Если честно, то я проводила время в окружении книжных шкафов не только из-за нашего расследования. С тех самых пор, как произошла Общая Странность, Дом стал казаться… Неопределенным. Как будто невидимый дом – тот, который я едва ощущала, – стал ближе. Не намного, но достаточно, чтобы окружавшие меня стены и пол под ногами казались тоньше. Я сидела на кушетке в библиотеке, в сотый раз просматривая биографию Бельведера, облепленную гирляндой разноцветных стикеров с заметками, пытаясь выжать последнюю каплю смысла из засушенных фактов и деталей, и несмотря на мою увлеченность – нет, почти из-за нее – я чувствовала, как Дом… Переливался, словно огромный мыльный пузырь. Стоило мне опустить ноги на пол, как весь дом, несомненно, лопнул бы, открыв взору… Не знаю, что именно. Может, ничего. Знаешь, сидишь в одиночестве, в голову всякое приходит. Какая-нибудь странная мысль, которую не прогнать. Поэтому я предоставила Роджера самому себе. Это было ошибкой.

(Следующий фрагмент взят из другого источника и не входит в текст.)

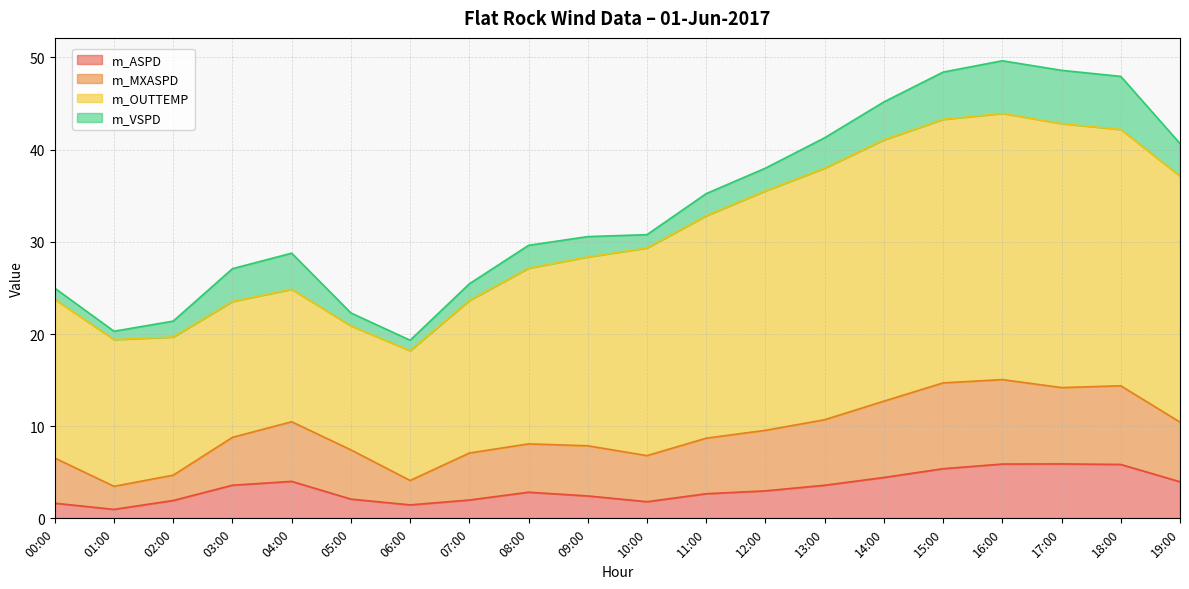

What is the total value across all series at 00:00?

25.0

Не только потому, что он все больше и больше времени проводил в своем рабочем кабинете – так случалось, когда он с головой уходил в очередную книгу или статью, – и не мне было его упрекать после того, как я провела почти четырнадцать часов подряд в библиотеке на втором этаже дома, раскинув вокруг компьютерного стола найденные материалы по Бельведеру. Нет, дело было в том, что, когда мы все-таки виделись, когда он приносил мне обед или ужин, – а приносил он почти каждый день, – или ждал, когда я приду в кровать, – а это делал он все реже и реже, – он выглядел все более и более неспокойным. Подавленным. Он наклеивал улыбки. Подпрыгивал от неожиданности, когда я пыталась приобнять его со спины. Если я брала его за руку или клала руку на его плечо – ну, знаешь, как обычно касаются друг друга супруги, – то словно прикасалась к высоковольтному проводу. В воздухе витал запах озона. В течение нескольких дней после Общей Странности я взяла на заметку изменения в его поведении. Произошедшее не повлияло на меня так, как на него, но я не была закоренелым рационалистом, как Роджер; однако же, я закапывалась в книги, так что, может быть, все-таки повлияло.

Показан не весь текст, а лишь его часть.